More than 10,000 youngsters from schools affected by the attacks attended Broadway shows such as "The Phantom of the Opera," "Aida" and "The Lion King," took in performances by the American Ballet Theatre and Blue Man Group, and visited museums that included the Rose Center Planetarium, The Museum for African Art and The American Museum of the Moving Image as part of the Arts Alive program.

In all, students from 82 schools in every borough of New York City took part in nearly 200 live arts and cultural experiences last spring, along with Princeton students who volunteered to join the youngsters.

Kate Schlesinger '04, who helped organize the volunteers, said the students that she met were thrilled because many had never seen a performance on Broadway before. "It was really rewarding to know that you were doing something that got them so excited," she said.

Schlesinger was one of the nearly 200 Princeton students who accompanied the school children. Student participation was coordinated through the class of 2004 and the student Performing Arts Council, which represents a broad range of student performing groups at Princeton.

Before attending Broadway shows or other live performances, the students went to one of the 32 educational workshops developed by the Princeton students to get them acquainted with the themes of the pieces they were seeing. Students with tickets for the opera "Carmen," which was sung in French, talked about how to appreciate an artistic performance in another language. The youngsters were given the assignment of acting out a scene without using language, and their peers had to guess what was going on by reading their body language and facial expressions.

Those students seeing "Into the Woods," a re-interpretation of traditional fairy tales, had to create their own fairy tales from a unique perspective, such as retelling the story of Goldilocks from the perspective of one of the bears.
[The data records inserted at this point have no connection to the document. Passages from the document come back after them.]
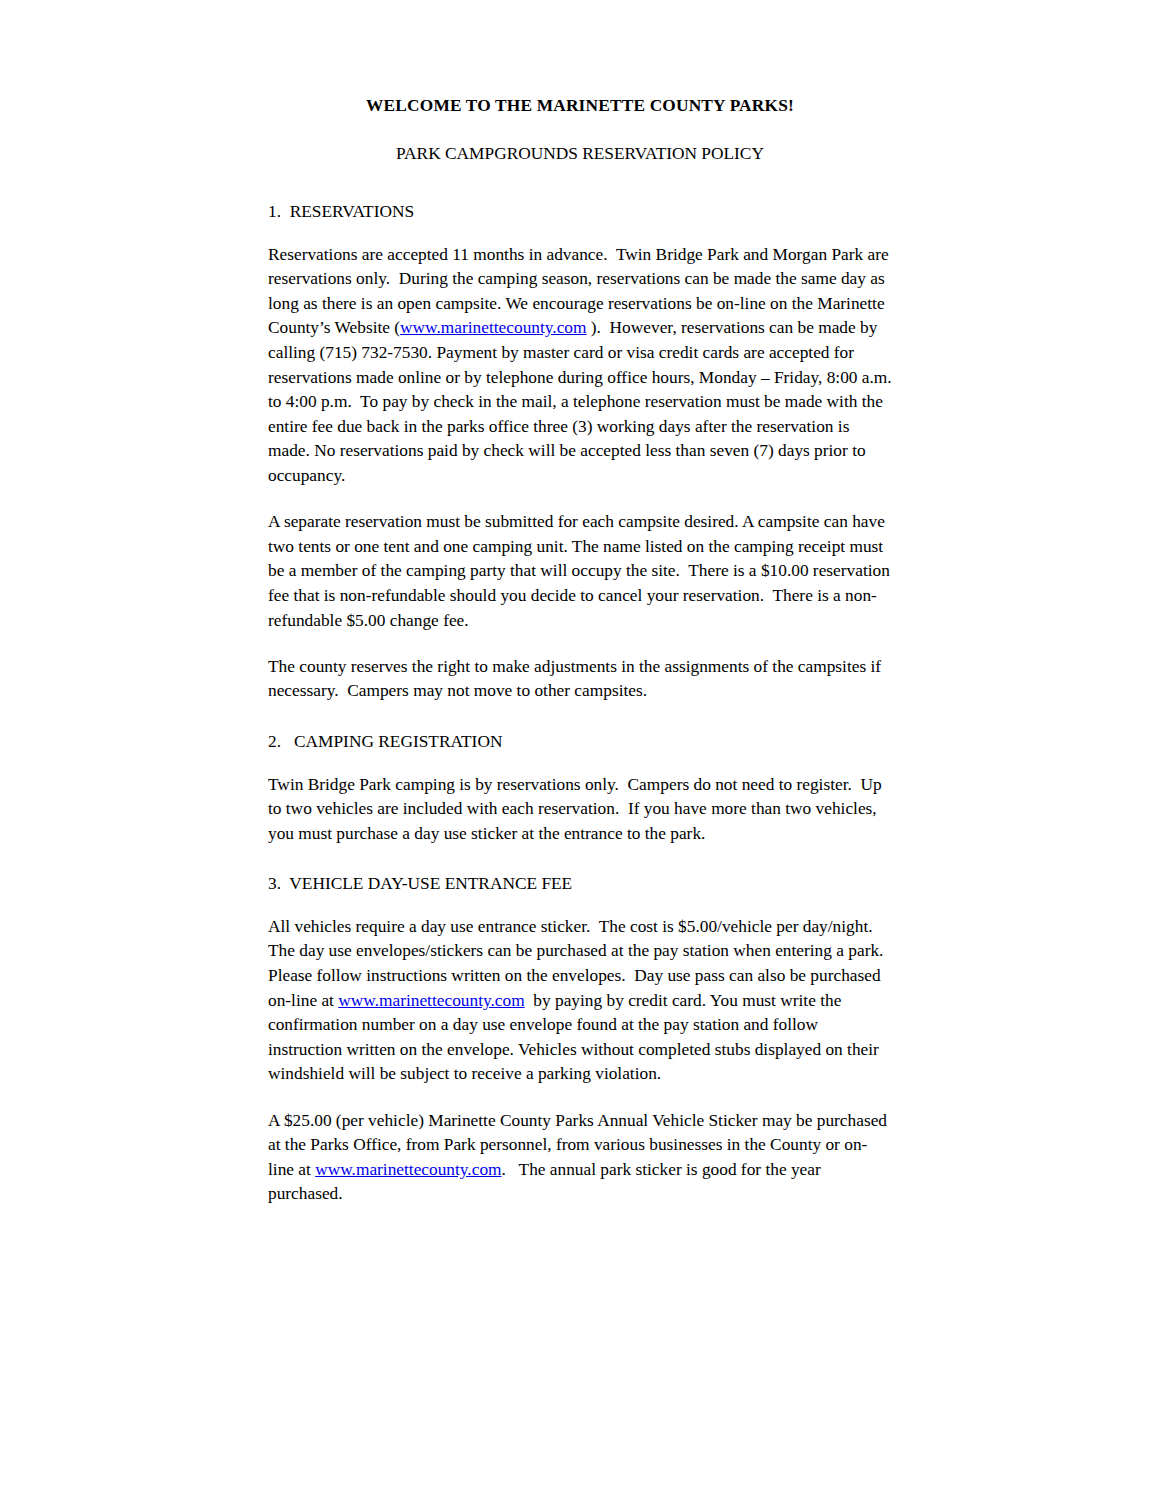WELCOME TO THE MARINETTE COUNTY PARKS!
PARK CAMPGROUNDS RESERVATION POLICY
1. RESERVATIONS
Reservations are accepted 11 months in advance. Twin Bridge Park and Morgan Park are reservations only. During the camping season, reservations can be made the same day as long as there is an open campsite. We encourage reservations be on-line on the Marinette County’s Website (www.marinettecounty.com ). However, reservations can be made by calling (715) 732-7530. Payment by master card or visa credit cards are accepted for reservations made online or by telephone during office hours, Monday – Friday, 8:00 a.m. to 4:00 p.m. To pay by check in the mail, a telephone reservation must be made with the entire fee due back in the parks office three (3) working days after the reservation is made. No reservations paid by check will be accepted less than seven (7) days prior to occupancy.
A separate reservation must be submitted for each campsite desired. A campsite can have two tents or one tent and one camping unit. The name listed on the camping receipt must be a member of the camping party that will occupy the site. There is a $10.00 reservation fee that is non-refundable should you decide to cancel your reservation. There is a non-refundable $5.00 change fee.
The county reserves the right to make adjustments in the assignments of the campsites if necessary. Campers may not move to other campsites.
2. CAMPING REGISTRATION
Twin Bridge Park camping is by reservations only. Campers do not need to register. Up to two vehicles are included with each reservation. If you have more than two vehicles, you must purchase a day use sticker at the entrance to the park.
3. VEHICLE DAY-USE ENTRANCE FEE
All vehicles require a day use entrance sticker. The cost is $5.00/vehicle per day/night. The day use envelopes/stickers can be purchased at the pay station when entering a park. Please follow instructions written on the envelopes. Day use pass can also be purchased on-line at www.marinettecounty.com by paying by credit card. You must write the confirmation number on a day use envelope found at the pay station and follow instruction written on the envelope. Vehicles without completed stubs displayed on their windshield will be subject to receive a parking violation.
A $25.00 (per vehicle) Marinette County Parks Annual Vehicle Sticker may be purchased at the Parks Office, from Park personnel, from various businesses in the County or on-line at www.marinettecounty.com. The annual park sticker is good for the year purchased.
"The students loved interacting with the Princeton students," said Laura Tichler, program coordinator for HAI, a New York City-based not-for-profit organization that implemented the Arts Alive program with Princeton. "The workshops really served to enhance their experience of the performance itself."

Enough funds remain from the University's $1 million commitment to permit continuation of the Arts Alive program during the upcoming fall semester. This year's program will involve students from schools in New Jersey as well as New York City, and New Jersey performing arts venues such as the Newark Museum, Liberty Science Center and the New Jersey Performing Arts Center are likely to be included. Student volunteering will continue to be coordinated by the class of 2004, which will make a strong effort to involve members of the freshman class.

Princeton-Blairstown Center

The University is sponsoring a program at the Princeton-Blairstown Center this fall for families directly affected by the Sept. 11 attacks. The program, to be held Sept. 12 and 13, will work with family members on coping techniques and family communication skills as well as offering grief and trauma counseling.

Between 10 and 15 families will be invited to stay overnight at the center, where they will participate in hiking excursions, canoeing and wilderness challenges. "We teach through experiential learning," explained Angelique Grant, director of development at the center. "For instance, if there's something you're afraid of, maybe you'll talk about it in a group setting or during a high ropes course."

The outdoor experiences help participants figure out their skills and abilities and teach them to work with a group, said Hendricks Davis, the center's executive director. "If you take people out of their urban environment and put them in a natural setting in the wilderness, they strip away the routines of life and get to the essential things," he said. "I've seen a lot of healing and transformation occur in young people and adults when they come out here and tap into something that's very natural."

The program also will set aside part of the time as a period of remembrance. And the families will be invited to return in the spring for another two-day program so counselors can follow up with them and provide additional support.